Ha senso solo così la norma introdotta dalla legge di conversione del d.l. 44/2023 che consente la facoltà di indire i concorsi senza prova orale, con una sola prova scritta, esattamente come nel 2021, quando ancora il virus mordeva.
Lo mette in evidenza in modo impietoso su Il Sole 24Ore del 9.6.2023 Renato Ruffini, con l’articolo “Selezione del personale, attenzione ai requisiti attitudinali e professionali”, ove evidenzia:
- la normativa pare avere l’obiettivo prioritario dell’assunzione veloce del maggiore numero di personale;
- agisce per la mera velocizzazione delle procedure concorsuali;
- trascura il problema della qualità delle selezioni;
- persegue solo la “forma”, la garanzia del concorso pubblico, ma senza curarsi della ricerca di professionalità utili e spendibili per il futuro;
- la possibilità di limitare il concorso ad una sola prova scritta “si scontra in modo palese con l’esigenza di assumere le persone con i migliori requisiti attitudinali e professionali richiesti in relazione alla posizione da ricoprire”.

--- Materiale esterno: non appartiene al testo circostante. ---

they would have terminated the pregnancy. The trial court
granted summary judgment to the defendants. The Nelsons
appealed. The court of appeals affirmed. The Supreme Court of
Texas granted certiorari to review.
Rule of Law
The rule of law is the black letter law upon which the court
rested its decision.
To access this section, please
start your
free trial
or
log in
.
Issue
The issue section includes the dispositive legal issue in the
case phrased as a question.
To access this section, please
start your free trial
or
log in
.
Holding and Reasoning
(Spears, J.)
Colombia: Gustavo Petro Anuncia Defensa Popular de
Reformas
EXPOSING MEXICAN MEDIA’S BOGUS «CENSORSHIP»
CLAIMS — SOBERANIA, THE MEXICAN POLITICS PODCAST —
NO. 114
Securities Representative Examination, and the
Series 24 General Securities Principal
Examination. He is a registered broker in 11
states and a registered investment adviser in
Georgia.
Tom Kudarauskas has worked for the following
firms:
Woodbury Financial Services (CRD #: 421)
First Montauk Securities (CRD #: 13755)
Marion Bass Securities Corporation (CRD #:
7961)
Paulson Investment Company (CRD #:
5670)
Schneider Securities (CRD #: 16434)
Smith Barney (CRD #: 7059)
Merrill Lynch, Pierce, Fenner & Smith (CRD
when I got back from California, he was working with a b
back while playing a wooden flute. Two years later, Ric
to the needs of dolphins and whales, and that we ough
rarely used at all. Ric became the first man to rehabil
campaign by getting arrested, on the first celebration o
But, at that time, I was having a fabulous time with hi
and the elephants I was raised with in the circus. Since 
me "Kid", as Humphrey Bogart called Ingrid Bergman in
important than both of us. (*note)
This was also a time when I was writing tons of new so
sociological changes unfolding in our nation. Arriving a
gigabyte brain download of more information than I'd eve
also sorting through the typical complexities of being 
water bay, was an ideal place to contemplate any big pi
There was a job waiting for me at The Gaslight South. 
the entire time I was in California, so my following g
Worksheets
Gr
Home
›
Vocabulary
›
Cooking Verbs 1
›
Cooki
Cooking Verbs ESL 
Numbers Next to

Il Ruffini si chiede come sia possibile assumere un collaboratore senza neppure un colloquio?
E suggerisce “norme di sistema, come per esempio l’articolo 3-bis del Dl 80/21, che prevede per gli enti locali concorsi associati per identificare idonei e successivi interpelli per i singoli enti, o la previsione di assesment center definita dalle linee guida della Scuola nazione di amministrazione. Oppure norme che collegano l’immissione di personale a percorsi formativi come avviene in paesi europei come Francia e Germania”.
Mentre l’assessment, per come impostato, appare oggettivamente una velleitaria forzatura, le altre indicazioni sono del tutto condivisibili.
Chi scrive da tempo sostiene che il metodo più corretto per una selezione efficace e davvero capace di individuare i migliori, è abbinare la necessaria competizione concorsuale a periodi di osservazione, lavoro, formazione ed affiancamento, come appunto nei Paesi competitori.
Gli strumenti ci sono: il corso concorso, il contratto di formazione e lavoro e l’apprendistato. Incredibilmente la legge di conversione del d.l. 44/2023 sblocca l’apprendistato nella PA però solo fino al 2026, solo per l’area funzionari, solo per il 10% massimo delle assunzioni programmate. Perché? Sul contratto di formazione e lavoro, invece, introduce tantissima confusione e lo regola praticamente come fosse l’apprendistato.
L’idea del Ruffini che accanto a questi strumenti siano utili modalità di sistema volte a creare liste di candidati idonei a successive chiamate è corretta. E chi scrive, già nel 2021, prima ancora della novella che ha introdotto nel d.l. 81/2021 l’articolo 3-bis (norma molto meno utilizzata di quanto merita) lo ebbe a suggerire ed ipotizzare.
Come si nota, invece, gli interventi pulviscolari e parcellizzati del Legislatore vanno in molte altre direzioni, come schegge impazzite e rinnegano ogni tentativo di creare sistemi coerenti e realmente intenti a formare leve competenti per il futuro. Ci si contenta dell’asino vivo, selezionato con quattro crocette senza colloqui, rinunciando del tutto al “dottore” vivo o morto che sia.